Monday, December 19, 2011

Student Loans Abet High Law School tuitions

An eye-opening look at the cost of getting a law degree blames student loans for the ability of law schools to charge about $50,000 per year, when you include living and other expenses along with tuition. David Segal wrote in The New York Times yesterday that when combined with the prestige race pumped up by U.S. News & World Report's rankings, student loans have allowed law schools to disregard affordability.

The focus of the article, however, was the accreditation standards imposed by the American Bar Association. Segal writes that the standards have pretty much guaranteed that graduating lawyers have no choice but to charge high fees for their services.
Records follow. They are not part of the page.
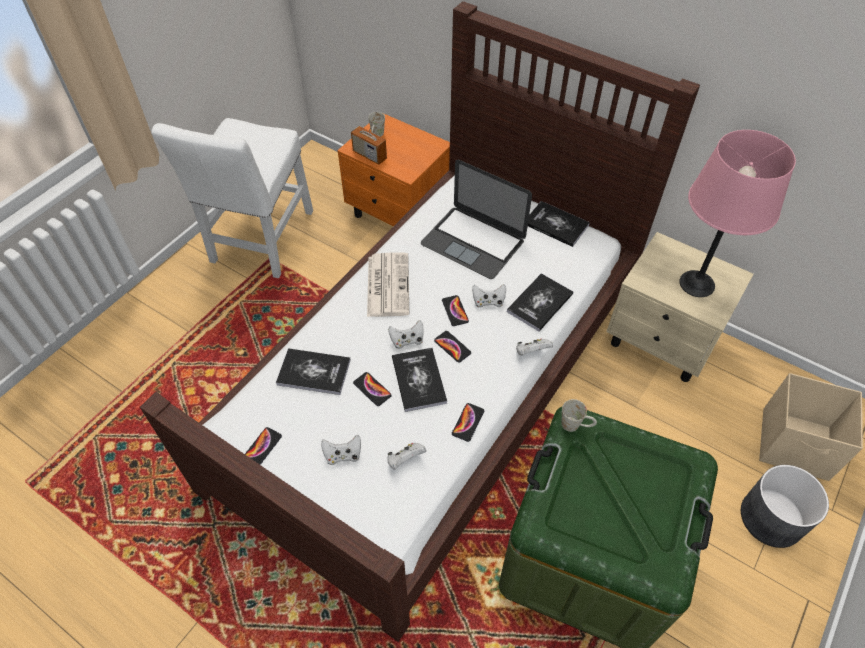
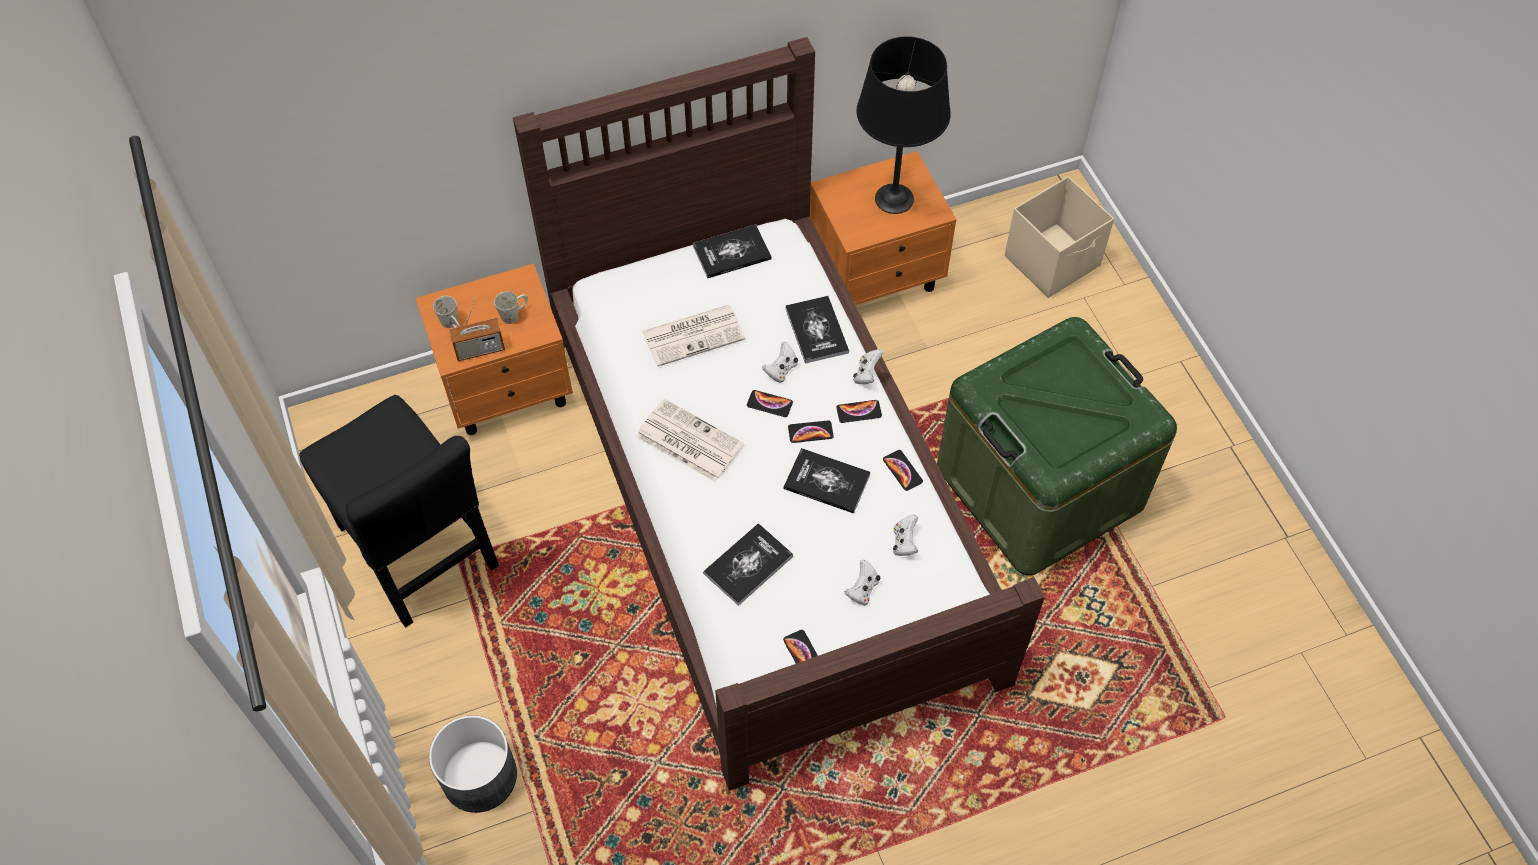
camera: 55 degrees left, 5 degrees up
white chair [152,118,313,278] -> black chair [300,395,499,627]
phone [353,372,392,406] -> phone moved to [836,400,882,423]
white game controller [388,320,424,349] -> none
laptop [421,160,532,279] -> newspaper [642,304,745,367]
white mug [561,399,597,432] -> white mug moved to [494,291,528,324]
beige nightstand [606,232,754,382] -> orange nightstand [810,151,957,305]
pink table lamp [679,130,796,297] -> black table lamp [857,36,951,214]
grey planter [741,465,829,548] -> grey planter moved to [429,715,517,813]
If you've ever wanted to sue someone, you already know that unless you're after a minimum of $25,000, you should abandon the idea. It's just not worth it after you calculate what your lawyer will get.

The ABA's stranglehold on legal services prevents the U.S. from having categories of legal professionals who can charge less than lawyers who've passed the bar. In Britain there are other less expensive alternatives like legal executives who can appear before courts and represent clients in different sorts of matters.  Without having done any exhaustive research on the subject, it sounds like they are something like the legal version of physician assistants.

The bottom line is that although we all joke about lawyers and lament that there are too many of them, consumers could definitely benefit from access to less expensive legal help. Instead, anyone who dispenses legal advice without having gone to an ABA-accredited school (except in a few states like Tennessee) is breaking--you guessed it--the law.